== Provided records ==

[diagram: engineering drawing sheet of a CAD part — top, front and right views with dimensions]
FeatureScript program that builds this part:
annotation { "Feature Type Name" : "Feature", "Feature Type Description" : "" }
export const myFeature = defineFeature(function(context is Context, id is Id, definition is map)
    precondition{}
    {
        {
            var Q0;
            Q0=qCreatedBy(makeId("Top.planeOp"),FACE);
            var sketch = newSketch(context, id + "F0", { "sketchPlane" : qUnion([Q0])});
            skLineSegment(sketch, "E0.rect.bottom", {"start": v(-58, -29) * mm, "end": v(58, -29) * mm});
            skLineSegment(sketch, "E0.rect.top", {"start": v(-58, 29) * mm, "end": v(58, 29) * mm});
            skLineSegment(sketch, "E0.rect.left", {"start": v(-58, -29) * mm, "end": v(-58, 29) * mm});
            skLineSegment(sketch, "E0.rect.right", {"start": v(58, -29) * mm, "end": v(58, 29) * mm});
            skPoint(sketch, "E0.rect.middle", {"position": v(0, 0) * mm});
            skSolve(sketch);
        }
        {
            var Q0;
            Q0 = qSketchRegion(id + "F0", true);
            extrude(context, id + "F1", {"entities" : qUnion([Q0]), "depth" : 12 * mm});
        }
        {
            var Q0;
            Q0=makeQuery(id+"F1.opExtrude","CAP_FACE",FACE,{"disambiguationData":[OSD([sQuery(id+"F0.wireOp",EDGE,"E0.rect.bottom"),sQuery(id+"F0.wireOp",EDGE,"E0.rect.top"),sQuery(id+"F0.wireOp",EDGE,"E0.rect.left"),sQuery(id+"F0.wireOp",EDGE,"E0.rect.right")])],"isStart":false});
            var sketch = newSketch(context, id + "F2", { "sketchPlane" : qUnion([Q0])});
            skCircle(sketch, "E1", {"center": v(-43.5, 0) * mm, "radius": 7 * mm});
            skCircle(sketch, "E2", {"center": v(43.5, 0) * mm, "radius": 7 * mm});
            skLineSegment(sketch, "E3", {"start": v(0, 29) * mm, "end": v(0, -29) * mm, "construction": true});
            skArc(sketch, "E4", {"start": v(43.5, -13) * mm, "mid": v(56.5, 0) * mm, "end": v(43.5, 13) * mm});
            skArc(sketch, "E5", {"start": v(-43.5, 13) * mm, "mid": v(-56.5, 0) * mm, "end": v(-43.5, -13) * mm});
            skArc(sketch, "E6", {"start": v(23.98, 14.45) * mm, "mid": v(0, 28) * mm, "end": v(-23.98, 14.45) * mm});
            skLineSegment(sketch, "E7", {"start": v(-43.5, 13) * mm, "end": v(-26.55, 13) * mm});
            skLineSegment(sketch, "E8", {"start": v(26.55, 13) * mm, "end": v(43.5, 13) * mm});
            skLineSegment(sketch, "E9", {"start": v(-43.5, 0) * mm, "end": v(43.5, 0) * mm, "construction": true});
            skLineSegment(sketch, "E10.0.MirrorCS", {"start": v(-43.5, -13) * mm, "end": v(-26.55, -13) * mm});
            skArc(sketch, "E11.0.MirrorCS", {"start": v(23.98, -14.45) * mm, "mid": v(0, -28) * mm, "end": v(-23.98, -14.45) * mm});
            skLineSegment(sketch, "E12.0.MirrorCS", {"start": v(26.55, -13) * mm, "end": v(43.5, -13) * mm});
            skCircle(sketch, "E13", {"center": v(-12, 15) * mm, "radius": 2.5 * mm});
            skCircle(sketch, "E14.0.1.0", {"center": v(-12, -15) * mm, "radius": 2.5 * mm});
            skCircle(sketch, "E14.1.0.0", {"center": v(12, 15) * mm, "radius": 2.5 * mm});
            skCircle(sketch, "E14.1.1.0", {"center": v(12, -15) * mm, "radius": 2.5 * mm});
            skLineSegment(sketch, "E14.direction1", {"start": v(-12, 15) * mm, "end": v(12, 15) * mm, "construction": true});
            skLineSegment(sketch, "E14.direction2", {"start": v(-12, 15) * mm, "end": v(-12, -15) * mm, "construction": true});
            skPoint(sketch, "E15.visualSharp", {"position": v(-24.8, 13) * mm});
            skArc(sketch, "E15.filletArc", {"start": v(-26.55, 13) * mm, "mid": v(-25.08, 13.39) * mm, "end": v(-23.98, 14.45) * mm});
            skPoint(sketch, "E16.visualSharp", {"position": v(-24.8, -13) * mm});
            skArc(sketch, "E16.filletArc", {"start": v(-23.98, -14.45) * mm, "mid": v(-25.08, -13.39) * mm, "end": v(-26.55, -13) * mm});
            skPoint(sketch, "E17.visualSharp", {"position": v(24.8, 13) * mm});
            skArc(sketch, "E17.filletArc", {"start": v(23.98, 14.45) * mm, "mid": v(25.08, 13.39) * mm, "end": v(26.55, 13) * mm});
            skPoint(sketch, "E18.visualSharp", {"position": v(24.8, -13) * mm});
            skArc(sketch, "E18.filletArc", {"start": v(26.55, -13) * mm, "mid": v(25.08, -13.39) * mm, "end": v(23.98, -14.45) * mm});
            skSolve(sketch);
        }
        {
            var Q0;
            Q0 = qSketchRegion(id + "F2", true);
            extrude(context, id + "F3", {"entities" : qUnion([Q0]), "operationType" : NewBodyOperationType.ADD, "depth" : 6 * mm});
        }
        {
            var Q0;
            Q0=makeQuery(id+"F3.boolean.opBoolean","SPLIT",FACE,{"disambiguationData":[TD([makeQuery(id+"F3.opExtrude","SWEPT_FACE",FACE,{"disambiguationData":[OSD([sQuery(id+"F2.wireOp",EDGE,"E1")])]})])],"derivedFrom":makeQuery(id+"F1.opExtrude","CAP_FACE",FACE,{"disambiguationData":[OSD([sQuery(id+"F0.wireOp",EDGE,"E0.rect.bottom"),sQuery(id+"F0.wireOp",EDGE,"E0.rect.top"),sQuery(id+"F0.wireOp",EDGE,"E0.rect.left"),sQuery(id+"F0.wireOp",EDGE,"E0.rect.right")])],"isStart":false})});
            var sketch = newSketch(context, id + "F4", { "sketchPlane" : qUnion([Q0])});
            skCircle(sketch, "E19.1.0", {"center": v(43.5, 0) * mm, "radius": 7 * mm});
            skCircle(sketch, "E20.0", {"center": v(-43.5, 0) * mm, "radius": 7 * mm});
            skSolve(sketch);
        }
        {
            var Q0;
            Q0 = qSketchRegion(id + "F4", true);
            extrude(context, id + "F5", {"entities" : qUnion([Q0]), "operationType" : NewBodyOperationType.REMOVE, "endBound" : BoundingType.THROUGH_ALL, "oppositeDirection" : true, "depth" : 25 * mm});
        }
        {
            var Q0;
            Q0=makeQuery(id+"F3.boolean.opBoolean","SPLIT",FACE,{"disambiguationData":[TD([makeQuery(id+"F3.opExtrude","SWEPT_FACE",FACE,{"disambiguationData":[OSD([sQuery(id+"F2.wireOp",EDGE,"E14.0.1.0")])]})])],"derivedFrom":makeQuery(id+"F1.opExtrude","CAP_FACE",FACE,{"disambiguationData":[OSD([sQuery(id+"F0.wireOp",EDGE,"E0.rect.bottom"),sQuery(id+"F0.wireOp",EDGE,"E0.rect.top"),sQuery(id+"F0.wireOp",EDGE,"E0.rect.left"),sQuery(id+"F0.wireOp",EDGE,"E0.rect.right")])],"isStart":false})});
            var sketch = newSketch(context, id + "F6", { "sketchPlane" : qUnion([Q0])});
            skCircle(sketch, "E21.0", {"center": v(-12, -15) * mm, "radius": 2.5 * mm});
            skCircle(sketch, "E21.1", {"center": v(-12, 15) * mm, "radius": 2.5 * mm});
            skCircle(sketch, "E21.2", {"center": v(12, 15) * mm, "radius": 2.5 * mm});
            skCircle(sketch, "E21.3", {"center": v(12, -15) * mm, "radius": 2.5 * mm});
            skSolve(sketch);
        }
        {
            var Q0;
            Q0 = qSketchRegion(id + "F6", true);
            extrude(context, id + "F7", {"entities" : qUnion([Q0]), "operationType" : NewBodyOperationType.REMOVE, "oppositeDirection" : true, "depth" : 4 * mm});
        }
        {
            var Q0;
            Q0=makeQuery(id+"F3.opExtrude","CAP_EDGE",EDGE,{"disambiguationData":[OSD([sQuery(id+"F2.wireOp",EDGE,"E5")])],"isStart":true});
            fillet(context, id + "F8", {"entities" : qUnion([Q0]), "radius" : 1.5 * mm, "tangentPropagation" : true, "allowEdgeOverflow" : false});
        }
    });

===

Gather each line of the material above that contains the string "qSketchRegion".

            Q0 = qSketchRegion(id + "F0", true);
            Q0 = qSketchRegion(id + "F2", true);
            Q0 = qSketchRegion(id + "F4", true);
            Q0 = qSketchRegion(id + "F6", true);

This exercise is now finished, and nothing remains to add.